━━━ Dataset excerpts ━━━
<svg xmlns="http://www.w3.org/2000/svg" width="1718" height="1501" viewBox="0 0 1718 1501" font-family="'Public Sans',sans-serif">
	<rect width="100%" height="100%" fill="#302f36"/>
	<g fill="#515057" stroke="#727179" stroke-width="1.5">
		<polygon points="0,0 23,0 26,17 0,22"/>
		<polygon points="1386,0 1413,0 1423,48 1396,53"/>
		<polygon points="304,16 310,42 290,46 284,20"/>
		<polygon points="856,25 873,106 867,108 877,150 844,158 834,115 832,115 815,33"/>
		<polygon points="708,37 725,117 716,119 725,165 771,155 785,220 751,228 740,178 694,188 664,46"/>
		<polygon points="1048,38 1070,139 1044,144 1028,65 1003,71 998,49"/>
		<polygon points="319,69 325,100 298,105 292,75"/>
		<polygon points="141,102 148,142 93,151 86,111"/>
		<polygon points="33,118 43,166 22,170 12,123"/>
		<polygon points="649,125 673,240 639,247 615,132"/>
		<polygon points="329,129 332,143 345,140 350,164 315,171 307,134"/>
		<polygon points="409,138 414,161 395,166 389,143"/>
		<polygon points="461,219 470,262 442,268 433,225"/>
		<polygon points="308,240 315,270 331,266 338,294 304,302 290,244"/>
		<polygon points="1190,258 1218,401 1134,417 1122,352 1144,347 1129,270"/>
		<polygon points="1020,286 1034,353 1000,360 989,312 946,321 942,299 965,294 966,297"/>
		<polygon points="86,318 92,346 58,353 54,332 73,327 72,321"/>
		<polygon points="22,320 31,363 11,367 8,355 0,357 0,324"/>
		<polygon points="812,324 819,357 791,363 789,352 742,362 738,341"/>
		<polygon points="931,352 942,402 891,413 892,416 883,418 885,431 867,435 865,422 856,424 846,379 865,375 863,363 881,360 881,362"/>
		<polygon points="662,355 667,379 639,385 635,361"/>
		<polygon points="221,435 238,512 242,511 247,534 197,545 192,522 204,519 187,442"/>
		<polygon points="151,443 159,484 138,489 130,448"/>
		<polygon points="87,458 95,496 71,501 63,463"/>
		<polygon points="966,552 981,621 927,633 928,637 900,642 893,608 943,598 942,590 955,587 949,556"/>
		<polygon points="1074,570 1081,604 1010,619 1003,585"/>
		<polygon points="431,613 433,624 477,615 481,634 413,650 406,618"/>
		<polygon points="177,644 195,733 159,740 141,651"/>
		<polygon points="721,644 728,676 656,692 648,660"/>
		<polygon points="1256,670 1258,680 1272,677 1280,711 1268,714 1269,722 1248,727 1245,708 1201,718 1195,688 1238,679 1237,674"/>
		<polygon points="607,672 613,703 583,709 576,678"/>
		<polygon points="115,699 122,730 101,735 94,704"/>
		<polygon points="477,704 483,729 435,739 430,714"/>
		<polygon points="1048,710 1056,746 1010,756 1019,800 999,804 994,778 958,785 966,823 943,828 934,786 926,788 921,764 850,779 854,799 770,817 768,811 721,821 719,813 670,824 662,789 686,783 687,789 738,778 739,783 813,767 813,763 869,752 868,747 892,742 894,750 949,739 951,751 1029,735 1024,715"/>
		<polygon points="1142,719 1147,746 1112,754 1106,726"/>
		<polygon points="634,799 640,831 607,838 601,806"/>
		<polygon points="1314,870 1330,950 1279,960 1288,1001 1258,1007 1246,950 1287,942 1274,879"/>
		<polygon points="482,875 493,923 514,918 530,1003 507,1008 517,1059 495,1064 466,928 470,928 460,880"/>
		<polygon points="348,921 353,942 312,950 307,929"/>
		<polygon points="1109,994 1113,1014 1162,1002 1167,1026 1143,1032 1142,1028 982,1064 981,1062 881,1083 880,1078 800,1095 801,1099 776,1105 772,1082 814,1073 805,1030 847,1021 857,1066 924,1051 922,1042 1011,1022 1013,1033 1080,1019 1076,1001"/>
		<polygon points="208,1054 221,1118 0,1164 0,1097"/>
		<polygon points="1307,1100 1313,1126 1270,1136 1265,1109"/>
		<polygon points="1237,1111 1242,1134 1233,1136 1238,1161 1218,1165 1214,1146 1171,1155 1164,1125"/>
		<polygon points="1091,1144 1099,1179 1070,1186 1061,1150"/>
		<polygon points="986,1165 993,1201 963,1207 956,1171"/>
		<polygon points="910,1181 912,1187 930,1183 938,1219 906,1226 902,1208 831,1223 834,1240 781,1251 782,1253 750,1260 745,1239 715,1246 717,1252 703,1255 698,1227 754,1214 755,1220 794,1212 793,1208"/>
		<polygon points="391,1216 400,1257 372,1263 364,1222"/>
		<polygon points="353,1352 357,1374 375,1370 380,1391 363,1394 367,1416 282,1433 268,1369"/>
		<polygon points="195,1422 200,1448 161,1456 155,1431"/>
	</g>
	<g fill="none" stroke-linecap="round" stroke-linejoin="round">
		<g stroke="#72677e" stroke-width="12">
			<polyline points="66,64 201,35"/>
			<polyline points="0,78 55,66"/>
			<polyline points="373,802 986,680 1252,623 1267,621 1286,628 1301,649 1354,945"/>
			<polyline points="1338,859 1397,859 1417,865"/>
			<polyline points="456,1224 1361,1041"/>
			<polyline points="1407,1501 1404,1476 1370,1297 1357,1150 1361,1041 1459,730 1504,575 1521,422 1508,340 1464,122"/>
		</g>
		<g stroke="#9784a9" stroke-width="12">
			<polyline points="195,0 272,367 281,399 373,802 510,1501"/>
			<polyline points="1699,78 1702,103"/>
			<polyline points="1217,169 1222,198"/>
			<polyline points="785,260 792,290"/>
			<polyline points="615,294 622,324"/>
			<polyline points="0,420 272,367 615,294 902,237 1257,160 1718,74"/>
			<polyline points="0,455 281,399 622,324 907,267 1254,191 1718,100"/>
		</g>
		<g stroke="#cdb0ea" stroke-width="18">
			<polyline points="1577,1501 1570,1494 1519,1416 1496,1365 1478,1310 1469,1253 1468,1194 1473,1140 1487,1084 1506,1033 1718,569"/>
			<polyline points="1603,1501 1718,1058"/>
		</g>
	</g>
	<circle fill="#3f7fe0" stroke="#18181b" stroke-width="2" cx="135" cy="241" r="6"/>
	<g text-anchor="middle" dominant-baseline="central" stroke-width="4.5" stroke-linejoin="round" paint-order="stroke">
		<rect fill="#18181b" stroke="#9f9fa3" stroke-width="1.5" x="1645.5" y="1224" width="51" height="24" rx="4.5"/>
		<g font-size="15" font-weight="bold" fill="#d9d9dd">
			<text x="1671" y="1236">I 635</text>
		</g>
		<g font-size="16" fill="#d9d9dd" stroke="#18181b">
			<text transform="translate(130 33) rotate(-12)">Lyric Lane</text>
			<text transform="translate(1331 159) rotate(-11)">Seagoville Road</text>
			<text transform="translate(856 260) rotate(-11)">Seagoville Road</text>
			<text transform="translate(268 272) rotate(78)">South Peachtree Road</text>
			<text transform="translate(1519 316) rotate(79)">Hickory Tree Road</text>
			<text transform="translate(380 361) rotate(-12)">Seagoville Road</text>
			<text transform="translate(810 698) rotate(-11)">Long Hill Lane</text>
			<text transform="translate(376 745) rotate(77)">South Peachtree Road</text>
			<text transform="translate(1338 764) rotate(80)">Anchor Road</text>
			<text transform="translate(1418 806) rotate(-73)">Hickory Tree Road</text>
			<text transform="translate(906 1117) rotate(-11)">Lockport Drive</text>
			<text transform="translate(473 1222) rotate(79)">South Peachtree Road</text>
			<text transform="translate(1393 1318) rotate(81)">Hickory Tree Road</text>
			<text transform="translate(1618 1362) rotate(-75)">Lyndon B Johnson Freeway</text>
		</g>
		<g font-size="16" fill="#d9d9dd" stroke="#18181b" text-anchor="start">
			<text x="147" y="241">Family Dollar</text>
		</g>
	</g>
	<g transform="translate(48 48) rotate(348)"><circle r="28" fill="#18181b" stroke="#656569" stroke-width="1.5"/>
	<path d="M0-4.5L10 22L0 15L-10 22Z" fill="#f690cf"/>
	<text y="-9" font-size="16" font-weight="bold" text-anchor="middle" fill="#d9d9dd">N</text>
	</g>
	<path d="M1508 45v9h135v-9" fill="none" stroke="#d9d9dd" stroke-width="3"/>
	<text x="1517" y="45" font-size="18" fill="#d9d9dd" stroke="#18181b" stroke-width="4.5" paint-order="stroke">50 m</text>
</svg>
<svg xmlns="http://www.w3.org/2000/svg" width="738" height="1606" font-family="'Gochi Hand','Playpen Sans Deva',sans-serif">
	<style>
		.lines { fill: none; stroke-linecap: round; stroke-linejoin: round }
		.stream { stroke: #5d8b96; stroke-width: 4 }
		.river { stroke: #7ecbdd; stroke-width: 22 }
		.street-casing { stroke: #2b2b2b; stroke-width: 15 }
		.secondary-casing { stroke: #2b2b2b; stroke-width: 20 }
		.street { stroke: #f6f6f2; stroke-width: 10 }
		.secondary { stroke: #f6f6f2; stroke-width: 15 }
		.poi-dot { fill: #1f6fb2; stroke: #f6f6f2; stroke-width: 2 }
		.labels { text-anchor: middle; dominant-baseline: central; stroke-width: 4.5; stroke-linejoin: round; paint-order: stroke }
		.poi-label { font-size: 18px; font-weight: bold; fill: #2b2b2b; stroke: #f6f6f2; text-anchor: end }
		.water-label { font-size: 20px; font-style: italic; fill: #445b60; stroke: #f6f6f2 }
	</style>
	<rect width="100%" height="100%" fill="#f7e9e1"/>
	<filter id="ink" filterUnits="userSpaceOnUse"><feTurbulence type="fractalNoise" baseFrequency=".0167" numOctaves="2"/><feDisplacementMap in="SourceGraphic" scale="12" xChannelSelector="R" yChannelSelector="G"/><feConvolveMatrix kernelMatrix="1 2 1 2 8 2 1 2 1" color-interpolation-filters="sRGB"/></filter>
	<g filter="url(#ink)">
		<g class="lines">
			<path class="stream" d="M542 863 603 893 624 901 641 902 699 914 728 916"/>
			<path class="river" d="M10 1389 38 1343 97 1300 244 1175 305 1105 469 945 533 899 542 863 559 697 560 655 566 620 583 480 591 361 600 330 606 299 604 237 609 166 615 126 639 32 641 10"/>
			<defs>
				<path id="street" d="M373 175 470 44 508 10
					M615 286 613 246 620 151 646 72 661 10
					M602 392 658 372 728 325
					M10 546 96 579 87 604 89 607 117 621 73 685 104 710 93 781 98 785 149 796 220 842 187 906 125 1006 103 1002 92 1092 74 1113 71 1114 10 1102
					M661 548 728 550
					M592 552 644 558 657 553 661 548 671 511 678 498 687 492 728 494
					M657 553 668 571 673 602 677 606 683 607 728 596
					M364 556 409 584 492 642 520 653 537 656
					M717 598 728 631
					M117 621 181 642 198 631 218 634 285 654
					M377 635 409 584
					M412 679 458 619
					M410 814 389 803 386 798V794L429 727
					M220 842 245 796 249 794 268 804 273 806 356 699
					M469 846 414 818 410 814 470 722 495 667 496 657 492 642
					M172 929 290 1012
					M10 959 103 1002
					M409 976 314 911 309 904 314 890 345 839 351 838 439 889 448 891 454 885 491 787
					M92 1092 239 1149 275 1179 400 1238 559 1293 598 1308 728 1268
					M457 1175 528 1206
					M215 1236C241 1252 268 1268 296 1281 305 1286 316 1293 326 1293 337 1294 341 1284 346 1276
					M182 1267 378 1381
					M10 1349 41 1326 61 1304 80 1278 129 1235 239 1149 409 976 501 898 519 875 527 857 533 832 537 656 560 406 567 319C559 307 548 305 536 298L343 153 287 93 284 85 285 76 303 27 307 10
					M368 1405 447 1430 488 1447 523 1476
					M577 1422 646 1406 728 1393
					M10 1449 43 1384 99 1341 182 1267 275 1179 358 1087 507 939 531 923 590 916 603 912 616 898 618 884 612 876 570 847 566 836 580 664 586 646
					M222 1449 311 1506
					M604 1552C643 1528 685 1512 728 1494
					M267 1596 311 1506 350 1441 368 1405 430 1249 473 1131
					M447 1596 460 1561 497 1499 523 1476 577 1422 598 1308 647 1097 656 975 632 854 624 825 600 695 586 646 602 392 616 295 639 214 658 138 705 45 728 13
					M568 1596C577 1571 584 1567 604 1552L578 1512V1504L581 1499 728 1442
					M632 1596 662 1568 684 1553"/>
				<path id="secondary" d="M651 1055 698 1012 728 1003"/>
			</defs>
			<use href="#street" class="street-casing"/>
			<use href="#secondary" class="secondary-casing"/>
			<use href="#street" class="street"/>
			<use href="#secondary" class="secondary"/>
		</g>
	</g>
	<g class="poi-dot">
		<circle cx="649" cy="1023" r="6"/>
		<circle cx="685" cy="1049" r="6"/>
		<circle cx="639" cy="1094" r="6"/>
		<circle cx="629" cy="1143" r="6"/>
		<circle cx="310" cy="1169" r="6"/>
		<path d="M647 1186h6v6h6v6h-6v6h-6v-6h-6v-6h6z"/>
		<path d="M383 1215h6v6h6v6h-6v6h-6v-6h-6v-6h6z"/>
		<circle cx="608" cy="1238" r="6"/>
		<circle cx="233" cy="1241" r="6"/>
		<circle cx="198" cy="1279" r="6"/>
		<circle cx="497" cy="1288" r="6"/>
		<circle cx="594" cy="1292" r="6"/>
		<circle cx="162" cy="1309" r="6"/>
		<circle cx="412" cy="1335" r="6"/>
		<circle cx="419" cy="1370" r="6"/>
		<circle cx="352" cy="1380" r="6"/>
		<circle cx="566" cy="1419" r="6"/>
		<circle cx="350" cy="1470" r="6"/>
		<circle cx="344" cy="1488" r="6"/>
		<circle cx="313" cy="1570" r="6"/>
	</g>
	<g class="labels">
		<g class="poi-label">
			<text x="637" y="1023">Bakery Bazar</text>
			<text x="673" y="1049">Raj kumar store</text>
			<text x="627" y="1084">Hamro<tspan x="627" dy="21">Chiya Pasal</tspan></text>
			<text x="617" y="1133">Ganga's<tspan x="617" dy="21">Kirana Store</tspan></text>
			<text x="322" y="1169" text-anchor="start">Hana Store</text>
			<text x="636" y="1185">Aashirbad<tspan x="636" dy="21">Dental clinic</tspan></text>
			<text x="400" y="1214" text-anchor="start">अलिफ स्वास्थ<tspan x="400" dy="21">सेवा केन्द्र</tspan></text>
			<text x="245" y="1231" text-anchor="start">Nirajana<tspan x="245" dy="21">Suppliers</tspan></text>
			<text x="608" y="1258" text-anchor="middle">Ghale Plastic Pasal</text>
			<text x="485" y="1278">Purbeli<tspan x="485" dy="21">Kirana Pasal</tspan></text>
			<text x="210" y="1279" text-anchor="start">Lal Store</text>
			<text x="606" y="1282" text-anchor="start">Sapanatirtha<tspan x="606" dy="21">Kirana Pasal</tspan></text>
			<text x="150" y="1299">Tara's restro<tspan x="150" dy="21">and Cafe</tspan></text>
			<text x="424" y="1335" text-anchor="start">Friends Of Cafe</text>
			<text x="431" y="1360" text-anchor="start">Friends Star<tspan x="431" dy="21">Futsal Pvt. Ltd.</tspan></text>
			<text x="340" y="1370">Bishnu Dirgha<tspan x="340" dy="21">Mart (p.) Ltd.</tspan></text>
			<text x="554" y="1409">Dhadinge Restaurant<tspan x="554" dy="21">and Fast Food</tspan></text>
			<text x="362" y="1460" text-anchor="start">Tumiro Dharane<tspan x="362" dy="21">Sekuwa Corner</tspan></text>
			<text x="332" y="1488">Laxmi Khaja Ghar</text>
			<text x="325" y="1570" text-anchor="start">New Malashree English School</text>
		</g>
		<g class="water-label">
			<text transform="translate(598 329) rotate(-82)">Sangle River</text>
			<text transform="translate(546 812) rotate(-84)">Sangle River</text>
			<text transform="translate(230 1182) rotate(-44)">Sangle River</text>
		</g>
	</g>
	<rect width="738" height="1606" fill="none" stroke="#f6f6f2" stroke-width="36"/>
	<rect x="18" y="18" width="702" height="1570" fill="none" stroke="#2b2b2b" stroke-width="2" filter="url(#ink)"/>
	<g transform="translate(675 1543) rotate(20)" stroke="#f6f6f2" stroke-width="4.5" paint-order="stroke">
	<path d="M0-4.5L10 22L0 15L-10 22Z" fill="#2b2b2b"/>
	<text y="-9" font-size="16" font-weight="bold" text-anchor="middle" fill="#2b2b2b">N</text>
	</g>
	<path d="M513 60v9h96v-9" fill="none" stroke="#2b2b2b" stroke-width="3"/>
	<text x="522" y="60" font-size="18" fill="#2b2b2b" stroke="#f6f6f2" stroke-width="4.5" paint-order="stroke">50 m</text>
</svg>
━━━
Copy every line of the entries in which "lines" can be found.

- [Reply to the task]
		.lines { fill: none; stroke-linecap: round; stroke-linejoin: round }
		<g class="lines">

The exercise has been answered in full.